When asked for comment in relation to the Hormuz situation, the Department for Energy and Climate Change was careful to be re-assuring. A spokesman said they are devoting ‘a great deal’ of time to the issue, at least for now. ‘We are working across Whitehall,’ he states, before adding that the ‘relevant Ministers have been briefed’.  

However, there is an incongruity between these assurances and the cautionary statements issued by market analysts.  DECC insisted the UK energy supply is adequately diversified: ‘we have a variety of potential gas suppliers and energy sources should we need to draw upon them, including mainland Europe and Norway, and our own North Sea.’ But our importation rates from Norway have significantly fallen. Just in the last year for example, they dropped by 17 %.

Iranian navy members take positions during a drill in the Sea of Oman Ali Mohammadi/IIPA/AP ABC
As a recent report by the Select Committee on Energy and Climate Change pointed out, DECC have no strategy for which to achieve a robust state of energy security.
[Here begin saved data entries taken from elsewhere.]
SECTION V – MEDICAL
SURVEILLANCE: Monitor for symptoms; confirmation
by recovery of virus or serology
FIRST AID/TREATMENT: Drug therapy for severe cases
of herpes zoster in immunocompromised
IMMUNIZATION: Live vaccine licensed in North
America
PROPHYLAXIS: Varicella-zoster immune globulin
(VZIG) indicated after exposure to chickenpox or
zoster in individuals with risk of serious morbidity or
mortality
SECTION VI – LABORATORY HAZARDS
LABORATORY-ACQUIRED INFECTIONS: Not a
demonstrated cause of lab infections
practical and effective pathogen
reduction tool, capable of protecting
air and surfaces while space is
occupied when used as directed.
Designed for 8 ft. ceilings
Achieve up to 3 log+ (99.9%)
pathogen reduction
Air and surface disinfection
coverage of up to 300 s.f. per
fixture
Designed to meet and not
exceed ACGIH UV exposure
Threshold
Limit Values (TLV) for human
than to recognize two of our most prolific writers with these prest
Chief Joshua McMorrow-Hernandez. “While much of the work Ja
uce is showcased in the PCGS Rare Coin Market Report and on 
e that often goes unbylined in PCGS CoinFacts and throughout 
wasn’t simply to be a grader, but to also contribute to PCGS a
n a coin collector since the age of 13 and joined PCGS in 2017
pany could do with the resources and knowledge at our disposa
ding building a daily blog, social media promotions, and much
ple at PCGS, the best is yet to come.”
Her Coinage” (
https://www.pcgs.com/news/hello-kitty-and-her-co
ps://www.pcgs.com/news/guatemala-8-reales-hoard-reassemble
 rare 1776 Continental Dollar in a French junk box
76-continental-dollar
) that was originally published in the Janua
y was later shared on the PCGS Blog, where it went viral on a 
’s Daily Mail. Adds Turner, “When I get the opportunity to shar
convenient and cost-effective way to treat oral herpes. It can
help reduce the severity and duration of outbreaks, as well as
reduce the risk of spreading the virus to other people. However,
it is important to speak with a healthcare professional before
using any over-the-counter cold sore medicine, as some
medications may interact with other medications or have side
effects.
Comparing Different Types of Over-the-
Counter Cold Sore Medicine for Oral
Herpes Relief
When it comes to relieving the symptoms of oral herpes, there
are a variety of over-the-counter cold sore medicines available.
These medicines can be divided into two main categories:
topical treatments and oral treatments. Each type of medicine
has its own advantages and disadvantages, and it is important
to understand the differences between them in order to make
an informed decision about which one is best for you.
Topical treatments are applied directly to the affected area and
On brief terms the Department have outlined areas to explore, for example, ‘seeking to recover indigenous reserves’ and ‘reducing domestic consumption’. In the absence of any specific targets as there are in with issue of climate change, there is little impression of any vision or commitment.

The report’s call for ‘an energy security strategy to be published in a single, dedicated document’ is one that should be welcomed from The Select Committee. But as a lone voice speaking for what is potentially one of the biggest threats to national security, there is surprisingly little debate on this stance. 

Their message is one that should be given greater amplification –especially now. In turn, the Government’s response to their Report requires even closer scrutiny. Historically, energy security measures have been at odds with green imperatives. Don’t let the fog of climate change obscure access to cheap fuel, we are told. With their aim ‘to be the greenest Government ever,’ those in control will have to make sure that what need to be their top two energy priorities are no longer mutually exclusive.